Instruction:
Transcribe the entire listing exactly.

Supplied material:

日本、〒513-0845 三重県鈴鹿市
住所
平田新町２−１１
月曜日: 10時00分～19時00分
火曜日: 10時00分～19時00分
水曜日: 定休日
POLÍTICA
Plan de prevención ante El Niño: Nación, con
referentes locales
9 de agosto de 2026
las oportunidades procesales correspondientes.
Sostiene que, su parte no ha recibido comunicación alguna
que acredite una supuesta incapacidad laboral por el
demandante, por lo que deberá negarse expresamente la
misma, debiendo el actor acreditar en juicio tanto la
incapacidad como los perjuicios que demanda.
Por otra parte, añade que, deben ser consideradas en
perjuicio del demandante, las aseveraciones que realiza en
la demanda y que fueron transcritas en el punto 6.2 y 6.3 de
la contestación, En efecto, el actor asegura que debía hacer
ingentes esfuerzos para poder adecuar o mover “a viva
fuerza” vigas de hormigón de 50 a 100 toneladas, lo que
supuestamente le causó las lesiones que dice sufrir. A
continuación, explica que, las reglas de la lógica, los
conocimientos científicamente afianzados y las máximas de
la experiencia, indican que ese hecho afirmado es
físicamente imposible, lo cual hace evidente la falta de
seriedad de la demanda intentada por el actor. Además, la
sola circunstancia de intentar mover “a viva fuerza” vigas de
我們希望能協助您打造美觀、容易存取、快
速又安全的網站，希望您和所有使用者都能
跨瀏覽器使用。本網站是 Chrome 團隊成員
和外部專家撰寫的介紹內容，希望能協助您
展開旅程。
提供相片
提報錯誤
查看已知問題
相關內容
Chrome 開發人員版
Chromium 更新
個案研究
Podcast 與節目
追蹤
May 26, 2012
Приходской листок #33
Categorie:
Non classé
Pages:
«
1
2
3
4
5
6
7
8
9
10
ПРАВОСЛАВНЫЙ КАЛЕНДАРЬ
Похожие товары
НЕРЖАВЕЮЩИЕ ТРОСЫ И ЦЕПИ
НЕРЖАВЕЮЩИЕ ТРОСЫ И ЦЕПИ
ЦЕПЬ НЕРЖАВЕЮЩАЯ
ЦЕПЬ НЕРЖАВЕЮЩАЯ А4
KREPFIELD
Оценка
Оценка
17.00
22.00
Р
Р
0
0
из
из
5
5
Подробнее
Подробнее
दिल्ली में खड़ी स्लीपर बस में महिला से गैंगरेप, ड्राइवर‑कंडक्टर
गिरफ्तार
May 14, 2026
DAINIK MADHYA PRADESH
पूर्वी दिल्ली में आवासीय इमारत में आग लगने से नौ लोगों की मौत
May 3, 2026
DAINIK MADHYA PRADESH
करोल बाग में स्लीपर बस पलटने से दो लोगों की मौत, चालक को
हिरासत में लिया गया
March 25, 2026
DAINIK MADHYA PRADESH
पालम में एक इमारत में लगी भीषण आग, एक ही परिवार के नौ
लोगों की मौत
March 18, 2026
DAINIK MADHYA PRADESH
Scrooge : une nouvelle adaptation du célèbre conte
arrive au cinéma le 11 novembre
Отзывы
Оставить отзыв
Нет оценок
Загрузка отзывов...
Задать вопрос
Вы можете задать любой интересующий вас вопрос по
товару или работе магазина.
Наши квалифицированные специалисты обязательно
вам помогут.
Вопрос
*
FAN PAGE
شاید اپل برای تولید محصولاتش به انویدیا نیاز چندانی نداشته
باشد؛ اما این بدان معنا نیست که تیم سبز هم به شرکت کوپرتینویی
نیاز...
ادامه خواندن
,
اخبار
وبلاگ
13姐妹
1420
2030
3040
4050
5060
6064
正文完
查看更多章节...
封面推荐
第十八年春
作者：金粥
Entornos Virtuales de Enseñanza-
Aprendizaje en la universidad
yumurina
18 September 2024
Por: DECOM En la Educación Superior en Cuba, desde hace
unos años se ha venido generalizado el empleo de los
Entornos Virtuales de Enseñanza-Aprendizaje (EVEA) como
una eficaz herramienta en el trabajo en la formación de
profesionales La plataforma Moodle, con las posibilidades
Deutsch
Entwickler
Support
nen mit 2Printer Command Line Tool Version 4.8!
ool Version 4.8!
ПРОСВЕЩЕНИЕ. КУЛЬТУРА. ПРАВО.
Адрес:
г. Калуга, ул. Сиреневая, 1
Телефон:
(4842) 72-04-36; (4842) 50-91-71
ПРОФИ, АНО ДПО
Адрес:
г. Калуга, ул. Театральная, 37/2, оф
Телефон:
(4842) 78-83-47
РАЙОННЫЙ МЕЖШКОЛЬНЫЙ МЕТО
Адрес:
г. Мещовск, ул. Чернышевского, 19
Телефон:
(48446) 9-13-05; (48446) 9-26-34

Task answer:
日本、〒513-0845 三重県鈴鹿市
住所
平田新町２−１１
月曜日: 10時00分～19時00分
火曜日: 10時00分～19時00分
水曜日: 定休日
POLÍTICA
Plan de prevención ante El Niño: Nación, con
referentes locales
9 de agosto de 2026
las oportunidades procesales correspondientes.
Sostiene que, su parte no ha recibido comunicación alguna
que acredite una supuesta incapacidad laboral por el
demandante, por lo que deberá negarse expresamente la
misma, debiendo el actor acreditar en juicio tanto la
incapacidad como los perjuicios que demanda.
Por otra parte, añade que, deben ser consideradas en
perjuicio del demandante, las aseveraciones que realiza en
la demanda y que fueron transcritas en el punto 6.2 y 6.3 de
la contestación, En efecto, el actor asegura que debía hacer
ingentes esfuerzos para poder adecuar o mover “a viva
fuerza” vigas de hormigón de 50 a 100 toneladas, lo que
supuestamente le causó las lesiones que dice sufrir. A
continuación, explica que, las reglas de la lógica, los
conocimientos científicamente afianzados y las máximas de
la experiencia, indican que ese hecho afirmado es
físicamente imposible, lo cual hace evidente la falta de
seriedad de la demanda intentada por el actor. Además, la
sola circunstancia de intentar mover “a viva fuerza” vigas de
我們希望能協助您打造美觀、容易存取、快
速又安全的網站，希望您和所有使用者都能
跨瀏覽器使用。本網站是 Chrome 團隊成員
和外部專家撰寫的介紹內容，希望能協助您
展開旅程。
提供相片
提報錯誤
查看已知問題
相關內容
Chrome 開發人員版
Chromium 更新
個案研究
Podcast 與節目
追蹤
May 26, 2012
Приходской листок #33
Categorie:
Non classé
Pages:
«
1
2
3
4
5
6
7
8
9
10
ПРАВОСЛАВНЫЙ КАЛЕНДАРЬ
Похожие товары
НЕРЖАВЕЮЩИЕ ТРОСЫ И ЦЕПИ
НЕРЖАВЕЮЩИЕ ТРОСЫ И ЦЕПИ
ЦЕПЬ НЕРЖАВЕЮЩАЯ
ЦЕПЬ НЕРЖАВЕЮЩАЯ А4
KREPFIELD
Оценка
Оценка
17.00
22.00
Р
Р
0
0
из
из
5
5
Подробнее
Подробнее
दिल्ली में खड़ी स्लीपर बस में महिला से गैंगरेप, ड्राइवर‑कंडक्टर
गिरफ्तार
May 14, 2026
DAINIK MADHYA PRADESH
पूर्वी दिल्ली में आवासीय इमारत में आग लगने से नौ लोगों की मौत
May 3, 2026
DAINIK MADHYA PRADESH
करोल बाग में स्लीपर बस पलटने से दो लोगों की मौत, चालक को
हिरासत में लिया गया
March 25, 2026
DAINIK MADHYA PRADESH
पालम में एक इमारत में लगी भीषण आग, एक ही परिवार के नौ
लोगों की मौत
March 18, 2026
DAINIK MADHYA PRADESH
Scrooge : une nouvelle adaptation du célèbre conte
arrive au cinéma le 11 novembre
Отзывы
Оставить отзыв
Нет оценок
Загрузка отзывов...
Задать вопрос
Вы можете задать любой интересующий вас вопрос по
товару или работе магазина.
Наши квалифицированные специалисты обязательно
вам помогут.
Вопрос
*
FAN PAGE
شاید اپل برای تولید محصولاتش به انویدیا نیاز چندانی نداشته
باشد؛ اما این بدان معنا نیست که تیم سبز هم به شرکت کوپرتینویی
نیاز...
ادامه خواندن
,
اخبار
وبلاگ
13姐妹
1420
2030
3040
4050
5060
6064
正文完
查看更多章节...
封面推荐
第十八年春
作者：金粥
Entornos Virtuales de Enseñanza-
Aprendizaje en la universidad
yumurina
18 September 2024
Por: DECOM En la Educación Superior en Cuba, desde hace
unos años se ha venido generalizado el empleo de los
Entornos Virtuales de Enseñanza-Aprendizaje (EVEA) como
una eficaz herramienta en el trabajo en la formación de
profesionales La plataforma Moodle, con las posibilidades
Deutsch
Entwickler
Support
nen mit 2Printer Command Line Tool Version 4.8!
ool Version 4.8!
ПРОСВЕЩЕНИЕ. КУЛЬТУРА. ПРАВО.
Адрес:
г. Калуга, ул. Сиреневая, 1
Телефон:
(4842) 72-04-36; (4842) 50-91-71
ПРОФИ, АНО ДПО
Адрес:
г. Калуга, ул. Театральная, 37/2, оф
Телефон:
(4842) 78-83-47
РАЙОННЫЙ МЕЖШКОЛЬНЫЙ МЕТО
Адрес:
г. Мещовск, ул. Чернышевского, 19
Телефон:
(48446) 9-13-05; (48446) 9-26-34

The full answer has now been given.